I'm trying to port a database from MySQL to PostgreSQL. I've rebuilt the schema in Postgres, so all I need to do is get the data across, without recreating the tables.
I could do this with code that iterates all the records and inserts them one at a time, but I tried that and it's waaayyyy to slow for our database size, so I'm trying to use mysqldump and a pipe into psql instead (once per table, which I may parallelize once I get it working).

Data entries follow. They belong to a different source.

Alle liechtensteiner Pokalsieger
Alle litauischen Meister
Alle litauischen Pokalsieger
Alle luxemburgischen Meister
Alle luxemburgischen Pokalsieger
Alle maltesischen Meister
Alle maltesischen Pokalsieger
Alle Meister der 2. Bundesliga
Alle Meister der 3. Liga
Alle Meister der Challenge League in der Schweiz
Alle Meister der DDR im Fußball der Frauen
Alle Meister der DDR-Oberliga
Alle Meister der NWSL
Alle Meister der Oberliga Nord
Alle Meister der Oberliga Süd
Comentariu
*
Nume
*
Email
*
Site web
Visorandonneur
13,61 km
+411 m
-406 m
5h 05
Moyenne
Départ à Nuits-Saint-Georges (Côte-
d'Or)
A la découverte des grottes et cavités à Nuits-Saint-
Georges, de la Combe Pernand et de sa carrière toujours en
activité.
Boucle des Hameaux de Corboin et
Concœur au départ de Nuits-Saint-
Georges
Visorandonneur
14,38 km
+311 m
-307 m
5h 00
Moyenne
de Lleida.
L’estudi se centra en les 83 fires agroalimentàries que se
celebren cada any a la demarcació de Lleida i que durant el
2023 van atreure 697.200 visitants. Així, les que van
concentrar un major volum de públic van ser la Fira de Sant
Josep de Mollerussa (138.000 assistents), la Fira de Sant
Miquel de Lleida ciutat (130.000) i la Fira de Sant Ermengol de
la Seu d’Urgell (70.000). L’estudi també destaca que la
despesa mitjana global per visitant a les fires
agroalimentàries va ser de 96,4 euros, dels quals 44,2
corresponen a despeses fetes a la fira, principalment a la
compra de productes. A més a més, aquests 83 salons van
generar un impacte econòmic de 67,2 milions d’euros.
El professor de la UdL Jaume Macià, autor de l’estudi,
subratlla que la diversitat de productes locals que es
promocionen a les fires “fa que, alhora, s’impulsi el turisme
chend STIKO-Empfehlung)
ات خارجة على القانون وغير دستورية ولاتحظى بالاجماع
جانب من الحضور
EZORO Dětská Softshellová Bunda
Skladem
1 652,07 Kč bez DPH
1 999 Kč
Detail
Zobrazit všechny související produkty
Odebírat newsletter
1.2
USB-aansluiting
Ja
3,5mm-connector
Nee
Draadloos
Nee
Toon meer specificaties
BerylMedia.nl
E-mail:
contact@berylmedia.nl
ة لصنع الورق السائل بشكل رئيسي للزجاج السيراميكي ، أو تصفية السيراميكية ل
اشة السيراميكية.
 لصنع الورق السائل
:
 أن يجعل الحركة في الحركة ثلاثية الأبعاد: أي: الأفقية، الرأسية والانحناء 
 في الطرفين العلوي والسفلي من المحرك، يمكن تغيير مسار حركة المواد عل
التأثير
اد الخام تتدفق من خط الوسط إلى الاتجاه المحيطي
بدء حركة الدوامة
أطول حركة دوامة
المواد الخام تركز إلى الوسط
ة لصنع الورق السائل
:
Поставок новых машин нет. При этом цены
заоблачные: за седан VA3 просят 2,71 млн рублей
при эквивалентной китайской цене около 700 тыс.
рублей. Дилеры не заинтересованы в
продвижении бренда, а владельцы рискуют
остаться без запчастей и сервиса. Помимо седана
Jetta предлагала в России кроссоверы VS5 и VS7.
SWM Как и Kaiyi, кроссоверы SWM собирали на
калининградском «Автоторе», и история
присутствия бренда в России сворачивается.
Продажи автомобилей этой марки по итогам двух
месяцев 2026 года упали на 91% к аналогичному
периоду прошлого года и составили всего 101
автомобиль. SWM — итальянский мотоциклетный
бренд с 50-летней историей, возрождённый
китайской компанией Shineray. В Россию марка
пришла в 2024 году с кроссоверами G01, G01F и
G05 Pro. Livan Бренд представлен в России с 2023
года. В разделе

I've had to jump through various hoops to get this far, turning on and off various flags to get a dump that is vaguely sane. Again, this only dumps the INSERT INTO, since I've already prepared the empty schema to get the data into:
/usr/bin/env \
PGPASSWORD=mypassword \
mysqldump \
-h mysql-server \
-u mysql-username \
--password=mysql-password \
mysql-database-name \
table-name \
--compatible=postgresql \
--compact \
-e -c -t \
--default-character-set=utf8 \
| sed "s/\\\\\\'/\\'\\'/g" \
| psql \
-h postgresql-server \
--username=postgresql-username \
postgresql-database-name
Everything except that ugly sed
command is manageable. I'm doing that sed
to try and convert MySQL's approach to quoting single-quotes inside of strings ('O\'Connor'
) o PostgreSQL's quoting requirements ('O''Connor'
). It works, until there are strings like this in the dump: 'String ending with a backslash \\'
... and yes, it seems there is some user input in our database that has this format, which is perfectly valid, but doesn't pass my sed
command. I could add a lookbehind to the sed
command, but I feel like I'm crawling into a rabbit hole. Is there a way to either:
a) Tell mysqldump to quote single quotes by doubling them up b) Tell psql to expect backslashes to be interpreted as quoting escapes?
I have another issue with BINARY
and bytea
differences, but I've worked around that with a base64 encoding/decoding phase.
EDIT | Looks like I can do (b) with set backslash_quote = on; set standard_conforming_strings = off;
, though I'm not sure how to inject that into the start of the piped output.